Since $x$ is sampled from $p_{model}$ the KL-divergence is always positive. However, if the model found a way to get negative KL-divergence it would achieve a positive reward. This is what happened twice with in the experiment and both times a quirk of the text generation was abused to avoid proper sampling from the probability distribution.

### Case 1: `min_length=None`
When no `min_length` is specified in the `model.generate()` function the model probability distribution is normally sampled until the first `<eos>` token appears. Then the rest of the sequence is padded with a padding token until `max_length` is reached (for GPT2 this is also the `<eos>` token). If that sequence is again passed through the model to evaluate the log-probabilities everything is normal until after the first `<eos>` token, since multiple `<eos>` tokens are very unlikely. The model exploited this by decreasing the probability for the `<eos>` token after the first appearence even further below the probability of the reference model, thus achieving negative KL-divergence. Additionally, it inserted the first `<eos>` earlier and earlier in the sentences to minimize the KL-divergence and thus maximise the reward. This only worked because the sequence after the first `<eos>` token wasn't properly sampled but padded, otherwise the low probabilities would have lead to other tokens with higher probability being sampled.

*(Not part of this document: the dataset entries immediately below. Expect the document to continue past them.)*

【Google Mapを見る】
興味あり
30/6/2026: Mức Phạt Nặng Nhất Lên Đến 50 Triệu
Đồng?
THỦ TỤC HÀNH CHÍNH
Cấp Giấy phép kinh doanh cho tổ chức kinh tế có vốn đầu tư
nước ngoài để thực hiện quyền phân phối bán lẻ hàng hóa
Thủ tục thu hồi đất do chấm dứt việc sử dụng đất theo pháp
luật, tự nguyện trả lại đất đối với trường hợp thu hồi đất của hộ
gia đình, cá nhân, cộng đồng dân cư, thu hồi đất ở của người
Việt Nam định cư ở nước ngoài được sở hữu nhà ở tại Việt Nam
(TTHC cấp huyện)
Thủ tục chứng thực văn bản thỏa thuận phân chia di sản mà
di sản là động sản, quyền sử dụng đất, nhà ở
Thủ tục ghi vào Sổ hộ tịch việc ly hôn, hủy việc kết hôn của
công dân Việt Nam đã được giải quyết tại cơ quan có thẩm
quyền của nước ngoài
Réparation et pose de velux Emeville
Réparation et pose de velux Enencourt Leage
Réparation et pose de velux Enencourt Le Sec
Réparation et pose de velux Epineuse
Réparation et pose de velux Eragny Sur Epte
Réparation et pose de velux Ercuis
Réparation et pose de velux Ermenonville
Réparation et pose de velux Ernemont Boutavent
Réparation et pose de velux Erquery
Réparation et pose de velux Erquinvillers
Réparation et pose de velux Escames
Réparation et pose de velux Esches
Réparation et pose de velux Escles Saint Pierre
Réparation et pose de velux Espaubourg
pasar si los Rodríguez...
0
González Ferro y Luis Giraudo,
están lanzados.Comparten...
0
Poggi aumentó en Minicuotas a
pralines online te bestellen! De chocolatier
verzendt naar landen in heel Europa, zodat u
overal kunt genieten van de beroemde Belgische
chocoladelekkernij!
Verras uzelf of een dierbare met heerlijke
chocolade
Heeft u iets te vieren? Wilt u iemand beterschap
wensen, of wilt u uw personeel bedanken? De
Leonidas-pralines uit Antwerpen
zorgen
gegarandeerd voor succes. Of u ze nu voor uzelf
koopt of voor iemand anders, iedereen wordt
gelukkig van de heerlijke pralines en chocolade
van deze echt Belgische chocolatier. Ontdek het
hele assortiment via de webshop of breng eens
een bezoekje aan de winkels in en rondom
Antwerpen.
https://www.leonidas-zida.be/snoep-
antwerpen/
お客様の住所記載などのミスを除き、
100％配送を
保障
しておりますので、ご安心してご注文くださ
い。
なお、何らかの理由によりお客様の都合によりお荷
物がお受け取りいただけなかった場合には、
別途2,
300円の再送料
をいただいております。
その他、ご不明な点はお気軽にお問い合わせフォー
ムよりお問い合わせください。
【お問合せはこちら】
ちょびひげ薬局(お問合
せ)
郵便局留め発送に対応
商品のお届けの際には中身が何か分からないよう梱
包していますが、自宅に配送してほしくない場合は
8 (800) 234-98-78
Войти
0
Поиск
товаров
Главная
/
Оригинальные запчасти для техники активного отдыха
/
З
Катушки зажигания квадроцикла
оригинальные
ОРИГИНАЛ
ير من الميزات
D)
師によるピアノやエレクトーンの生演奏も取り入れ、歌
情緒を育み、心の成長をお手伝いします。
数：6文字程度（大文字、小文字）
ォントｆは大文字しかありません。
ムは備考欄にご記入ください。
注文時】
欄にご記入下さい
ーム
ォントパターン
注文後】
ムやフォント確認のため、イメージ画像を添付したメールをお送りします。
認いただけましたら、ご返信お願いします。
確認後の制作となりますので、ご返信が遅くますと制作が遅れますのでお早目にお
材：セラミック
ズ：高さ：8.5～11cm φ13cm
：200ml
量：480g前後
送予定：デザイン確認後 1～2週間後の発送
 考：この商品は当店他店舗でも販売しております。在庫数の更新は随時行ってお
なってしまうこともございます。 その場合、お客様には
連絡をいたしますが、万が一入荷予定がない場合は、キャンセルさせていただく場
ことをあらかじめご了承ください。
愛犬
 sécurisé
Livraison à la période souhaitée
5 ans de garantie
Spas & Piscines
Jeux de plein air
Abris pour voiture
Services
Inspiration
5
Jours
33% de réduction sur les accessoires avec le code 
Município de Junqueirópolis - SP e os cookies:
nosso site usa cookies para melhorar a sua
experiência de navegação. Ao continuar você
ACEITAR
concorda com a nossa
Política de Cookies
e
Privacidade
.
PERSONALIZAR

### Case 2: `min_length=max_length`
I thought this could be easily fixed: just set the `min_length=max_length`. This seemed to work fine for a few experiments until the training failed again due to negative KL-divergences. Finding the problem was harder than before, since it only happened rarely after several training steps. In addition the generated sentences deteriorated quickly to complete gibberish. After some investigation it turned out that the model was again exploiting the sampling function. Up to this point I was not aware that the model was also not allowed to produce an `<eos>` token before `min_length` is reached. In practice this is achieved by setting the next token logit to -infinity:

```
next_token_logits[:, eos_token_id] = -float("inf")
```

This makes sure that after the softmax function the probability for the `<eos>` token is zero, no matter the model output. The model exploited this by maximizing the logit output for that token and thus setting all other logits to increasingly small numbers. Since, I did not apply the same step when evaluating the generated sequence (calculating softmax without the -inf trick) the probabilities for the generated sequences were extremely small and in fact smaller than the probabilities of the reference model. This lead again to negative KL-divergence.

### Conclusion
In both cases $x \sim p_{model}$ in the KL-divergence equation was not satisfied, but this was hidden in the sequence generating function. Reinforcement Learning is very effective in finding and exploiting environment quirks as others have pointed out for other environments such as ATARI games. The solution was to go back to a simpler sequence sampler to avoid this exploits. Alternatively, I could have applied the same tricks and some masking to the model outputs when evaluating the sequences, but I didn't feel confident enough that there would not be other sequence generation tricks the model could abuse.